As an alternative, frequency domain solvers, such as that used in the OrcaFlex software, are potential substitutes for portions of datasets due to their processing times being significantly faster than time domain solvers.
A comparison of extreme responses generated by frequency and time domain solvers was performed over the duration of two storms. An upper threshold limit for the frequency domain’s accuracy was found by comparing the differences of the two solver’s responses as the storm progressed; where the differences became too large the threshold limit was set. For environmental conditions smaller than this threshold, the frequency domain solver may provide a quicker method for predicting the riser responses. Conditions that exceed this threshold require full time domain analysis for accurate responses to be generated.
Limitations of the frequency domain solvers include their reduced ability to deal with non-linear mechanics such as bending/curvature responses.
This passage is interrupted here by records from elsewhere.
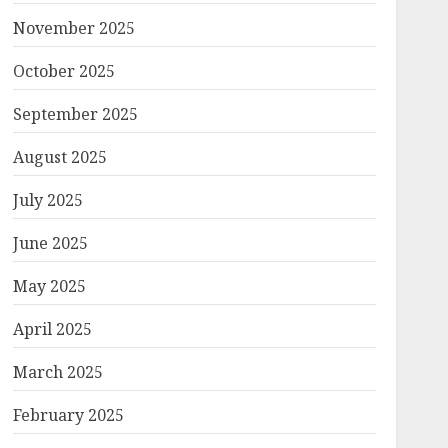
November 2025
October 2025
September 2025
August 2025
July 2025
June 2025
May 2025
April 2025
March 2025
February 2025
As a result, curvature component results from the frequency domain are limited in their direct usability, especially when exposed to more extreme metocean conditions and locations along the riser that are subject to larger curvature (generally where risers are connected to structures with greater stiffness).
Although these limitations exist, the frequency domain solver may still provide reasonable insight into metocean conditions that potentially cause extreme responses.
A method is proposed for the use of both frequency and time domain simulations in the flexible riser flowline RBA process. Screening, filtering and ‘stitching’ methods utilizing the speed of the frequency domain solver are presented in order to compensate for the time domain’s extensive computation times. The proposed method of stitching, when applied to an example storm history, required 39% of the processing time when using only the time domain solver.